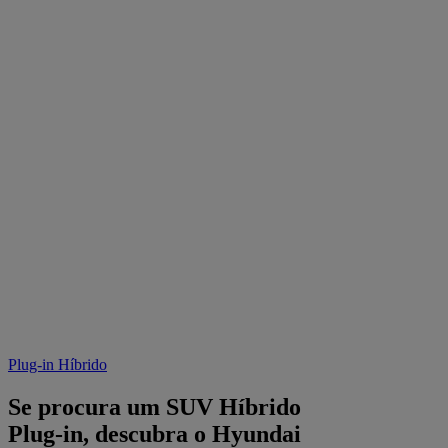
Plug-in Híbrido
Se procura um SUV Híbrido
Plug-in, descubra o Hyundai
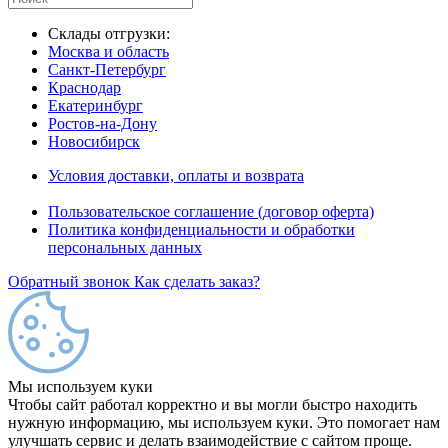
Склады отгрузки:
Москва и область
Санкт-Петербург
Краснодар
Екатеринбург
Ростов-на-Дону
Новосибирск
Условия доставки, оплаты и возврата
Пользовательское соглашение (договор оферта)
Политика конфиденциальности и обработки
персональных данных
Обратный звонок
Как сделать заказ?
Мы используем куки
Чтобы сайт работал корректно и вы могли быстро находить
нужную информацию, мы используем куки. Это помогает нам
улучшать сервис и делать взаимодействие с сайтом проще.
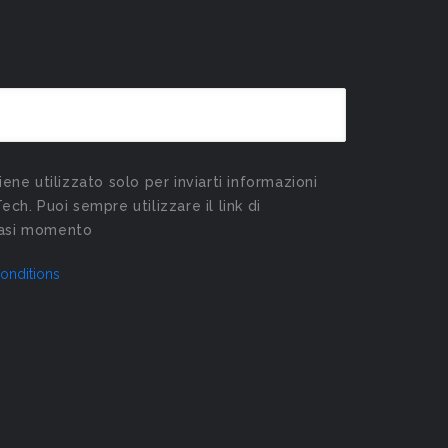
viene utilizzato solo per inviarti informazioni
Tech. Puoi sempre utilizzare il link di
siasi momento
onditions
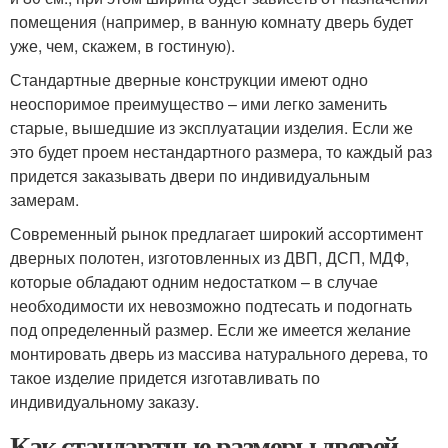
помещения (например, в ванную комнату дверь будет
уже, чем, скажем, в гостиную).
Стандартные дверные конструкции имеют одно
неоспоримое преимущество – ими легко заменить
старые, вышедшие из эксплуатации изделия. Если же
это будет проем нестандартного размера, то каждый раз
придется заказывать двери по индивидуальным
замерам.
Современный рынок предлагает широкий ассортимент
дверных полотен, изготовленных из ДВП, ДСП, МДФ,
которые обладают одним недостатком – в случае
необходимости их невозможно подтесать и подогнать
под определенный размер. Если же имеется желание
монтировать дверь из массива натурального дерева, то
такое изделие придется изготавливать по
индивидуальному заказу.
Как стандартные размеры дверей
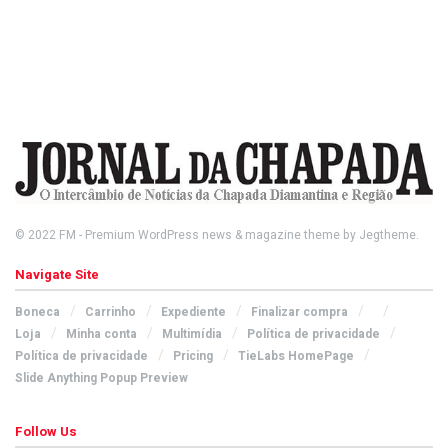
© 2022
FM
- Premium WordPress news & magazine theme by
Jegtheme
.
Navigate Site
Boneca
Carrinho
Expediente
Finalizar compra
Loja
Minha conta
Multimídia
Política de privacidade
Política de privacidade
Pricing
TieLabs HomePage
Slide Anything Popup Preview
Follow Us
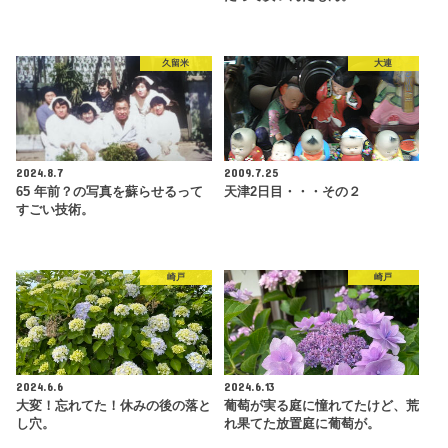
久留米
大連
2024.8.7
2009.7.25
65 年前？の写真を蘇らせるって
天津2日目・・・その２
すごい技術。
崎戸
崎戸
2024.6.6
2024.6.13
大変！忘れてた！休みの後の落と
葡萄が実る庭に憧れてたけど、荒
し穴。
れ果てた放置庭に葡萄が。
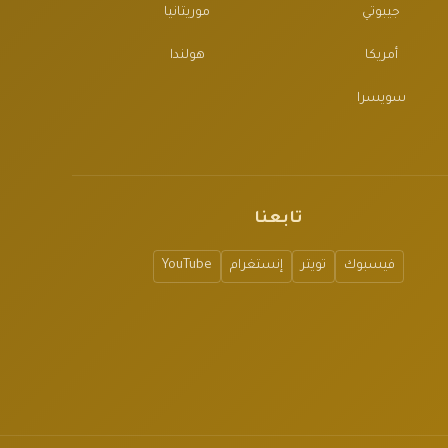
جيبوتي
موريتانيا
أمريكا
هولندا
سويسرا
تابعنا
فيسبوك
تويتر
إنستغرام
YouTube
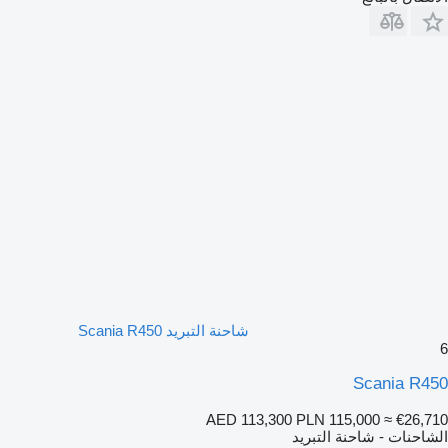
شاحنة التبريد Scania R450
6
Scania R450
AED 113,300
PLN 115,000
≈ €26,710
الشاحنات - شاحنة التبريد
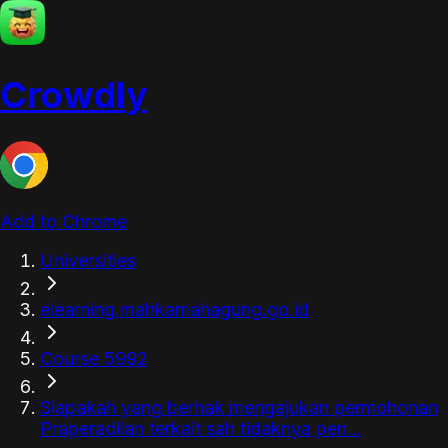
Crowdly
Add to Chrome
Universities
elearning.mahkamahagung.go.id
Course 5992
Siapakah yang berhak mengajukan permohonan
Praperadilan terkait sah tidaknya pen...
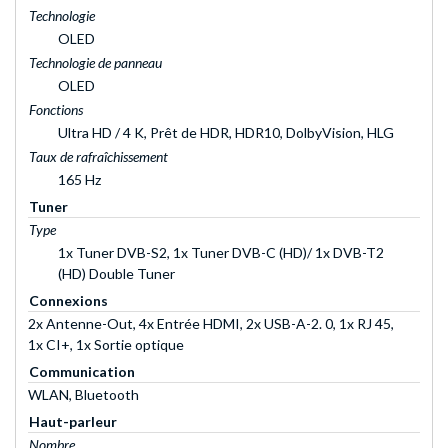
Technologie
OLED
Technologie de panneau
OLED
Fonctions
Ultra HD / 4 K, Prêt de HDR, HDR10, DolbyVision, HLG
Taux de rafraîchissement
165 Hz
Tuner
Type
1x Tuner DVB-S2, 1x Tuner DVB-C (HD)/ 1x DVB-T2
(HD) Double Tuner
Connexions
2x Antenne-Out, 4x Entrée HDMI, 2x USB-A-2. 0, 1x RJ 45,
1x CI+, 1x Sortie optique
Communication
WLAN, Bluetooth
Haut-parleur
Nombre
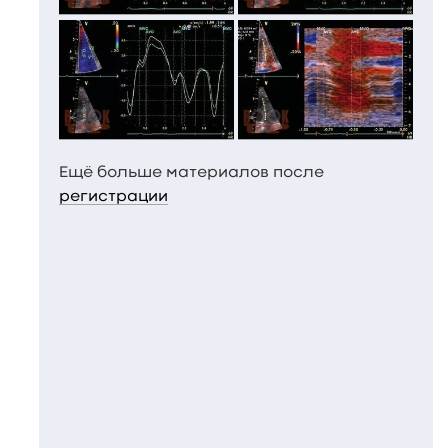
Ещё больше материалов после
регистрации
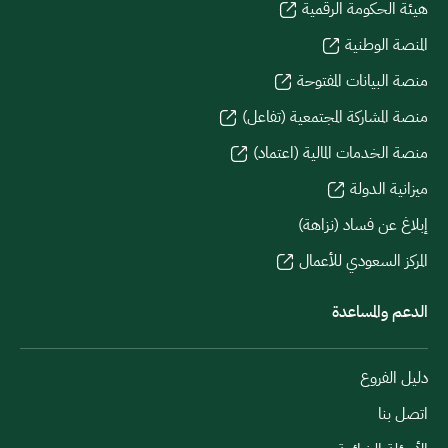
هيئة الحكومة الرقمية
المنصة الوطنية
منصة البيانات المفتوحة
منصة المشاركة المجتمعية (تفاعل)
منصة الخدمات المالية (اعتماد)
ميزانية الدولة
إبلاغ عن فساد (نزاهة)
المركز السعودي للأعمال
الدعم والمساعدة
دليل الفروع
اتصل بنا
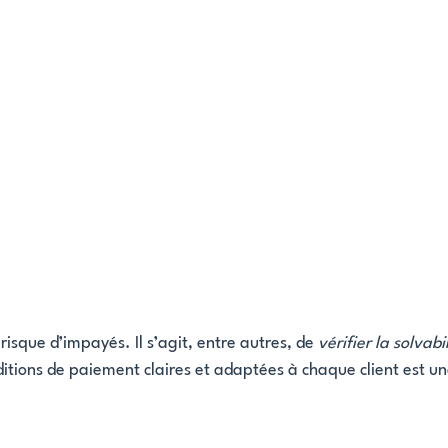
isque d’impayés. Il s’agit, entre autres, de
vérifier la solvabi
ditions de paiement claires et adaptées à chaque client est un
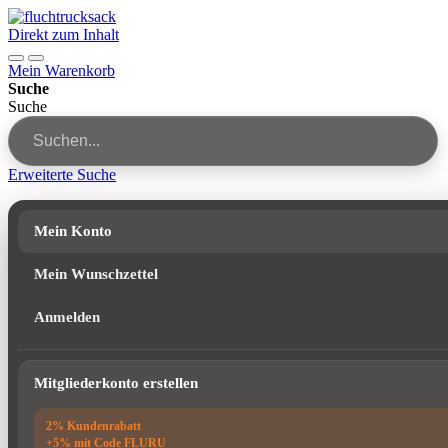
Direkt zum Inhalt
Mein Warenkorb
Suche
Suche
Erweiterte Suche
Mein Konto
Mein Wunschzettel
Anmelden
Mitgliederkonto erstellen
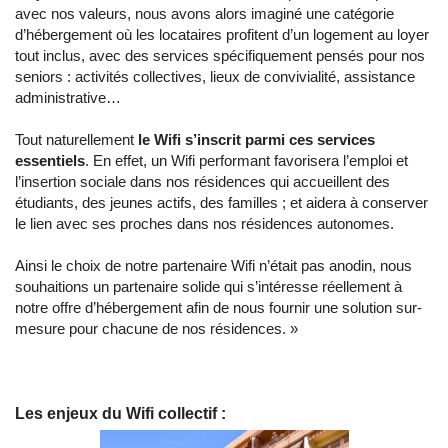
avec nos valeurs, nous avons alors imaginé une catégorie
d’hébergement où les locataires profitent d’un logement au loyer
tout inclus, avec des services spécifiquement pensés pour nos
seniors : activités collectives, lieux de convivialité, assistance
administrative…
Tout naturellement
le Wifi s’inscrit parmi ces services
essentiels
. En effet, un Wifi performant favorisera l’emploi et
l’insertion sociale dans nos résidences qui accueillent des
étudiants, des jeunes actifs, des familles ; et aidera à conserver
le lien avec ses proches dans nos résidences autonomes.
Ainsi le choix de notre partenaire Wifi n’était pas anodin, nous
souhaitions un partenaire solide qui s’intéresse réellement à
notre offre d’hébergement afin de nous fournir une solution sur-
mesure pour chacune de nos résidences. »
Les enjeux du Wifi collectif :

********

Reproduce the text starting at the line that has "شاحنة التبريد Scania R450" and stopping after the line that has "Praperadilan terkait sah tidaknya pen...", with both of those lines included. Copy it word for word, and leave out any pictures.

شاحنة التبريد Scania R450
6
Scania R450
AED 113,300
PLN 115,000
≈ €26,710
الشاحنات - شاحنة التبريد
Crowdly
Add to Chrome
Universities
elearning.mahkamahagung.go.id
Course 5992
Siapakah yang berhak mengajukan permohonan
Praperadilan terkait sah tidaknya pen...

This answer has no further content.